__Directions__
Repeat each of the lines below word for word, keeping their order.

Items from a dataset

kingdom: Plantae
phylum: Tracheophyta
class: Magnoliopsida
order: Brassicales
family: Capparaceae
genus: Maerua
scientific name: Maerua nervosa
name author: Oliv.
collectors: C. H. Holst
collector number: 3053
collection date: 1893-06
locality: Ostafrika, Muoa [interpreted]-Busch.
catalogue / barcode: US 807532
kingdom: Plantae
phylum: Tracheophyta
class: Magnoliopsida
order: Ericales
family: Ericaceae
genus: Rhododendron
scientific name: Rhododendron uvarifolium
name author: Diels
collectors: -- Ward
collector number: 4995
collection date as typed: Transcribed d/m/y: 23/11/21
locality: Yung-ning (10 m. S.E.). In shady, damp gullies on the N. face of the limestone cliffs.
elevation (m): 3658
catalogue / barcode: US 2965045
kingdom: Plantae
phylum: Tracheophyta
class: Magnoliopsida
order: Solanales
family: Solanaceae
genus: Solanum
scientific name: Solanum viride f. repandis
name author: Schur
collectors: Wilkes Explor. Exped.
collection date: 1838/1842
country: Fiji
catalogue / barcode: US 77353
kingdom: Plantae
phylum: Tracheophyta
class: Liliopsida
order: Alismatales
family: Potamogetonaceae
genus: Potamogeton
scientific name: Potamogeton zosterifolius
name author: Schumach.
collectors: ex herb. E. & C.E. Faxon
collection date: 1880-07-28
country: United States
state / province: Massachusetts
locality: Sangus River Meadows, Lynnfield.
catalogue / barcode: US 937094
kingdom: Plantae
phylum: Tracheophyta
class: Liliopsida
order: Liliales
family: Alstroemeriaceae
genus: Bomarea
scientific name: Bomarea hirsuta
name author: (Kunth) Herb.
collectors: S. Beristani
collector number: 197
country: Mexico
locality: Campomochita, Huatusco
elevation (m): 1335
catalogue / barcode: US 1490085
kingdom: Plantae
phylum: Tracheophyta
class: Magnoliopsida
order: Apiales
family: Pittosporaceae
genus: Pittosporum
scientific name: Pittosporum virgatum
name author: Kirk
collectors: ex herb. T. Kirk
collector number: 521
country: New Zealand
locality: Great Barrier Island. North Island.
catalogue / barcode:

__Response to this exercise__
kingdom: Plantae
phylum: Tracheophyta
class: Magnoliopsida
order: Brassicales
family: Capparaceae
genus: Maerua
scientific name: Maerua nervosa
name author: Oliv.
collectors: C. H. Holst
collector number: 3053
collection date: 1893-06
locality: Ostafrika, Muoa [interpreted]-Busch.
catalogue / barcode: US 807532
kingdom: Plantae
phylum: Tracheophyta
class: Magnoliopsida
order: Ericales
family: Ericaceae
genus: Rhododendron
scientific name: Rhododendron uvarifolium
name author: Diels
collectors: -- Ward
collector number: 4995
collection date as typed: Transcribed d/m/y: 23/11/21
locality: Yung-ning (10 m. S.E.). In shady, damp gullies on the N. face of the limestone cliffs.
elevation (m): 3658
catalogue / barcode: US 2965045
kingdom: Plantae
phylum: Tracheophyta
class: Magnoliopsida
order: Solanales
family: Solanaceae
genus: Solanum
scientific name: Solanum viride f. repandis
name author: Schur
collectors: Wilkes Explor. Exped.
collection date: 1838/1842
country: Fiji
catalogue / barcode: US 77353
kingdom: Plantae
phylum: Tracheophyta
class: Liliopsida
order: Alismatales
family: Potamogetonaceae
genus: Potamogeton
scientific name: Potamogeton zosterifolius
name author: Schumach.
collectors: ex herb. E. & C.E. Faxon
collection date: 1880-07-28
country: United States
state / province: Massachusetts
locality: Sangus River Meadows, Lynnfield.
catalogue / barcode: US 937094
kingdom: Plantae
phylum: Tracheophyta
class: Liliopsida
order: Liliales
family: Alstroemeriaceae
genus: Bomarea
scientific name: Bomarea hirsuta
name author: (Kunth) Herb.
collectors: S. Beristani
collector number: 197
country: Mexico
locality: Campomochita, Huatusco
elevation (m): 1335
catalogue / barcode: US 1490085
kingdom: Plantae
phylum: Tracheophyta
class: Magnoliopsida
order: Apiales
family: Pittosporaceae
genus: Pittosporum
scientific name: Pittosporum virgatum
name author: Kirk
collectors: ex herb. T. Kirk
collector number: 521
country: New Zealand
locality: Great Barrier Island. North Island.
catalogue / barcode:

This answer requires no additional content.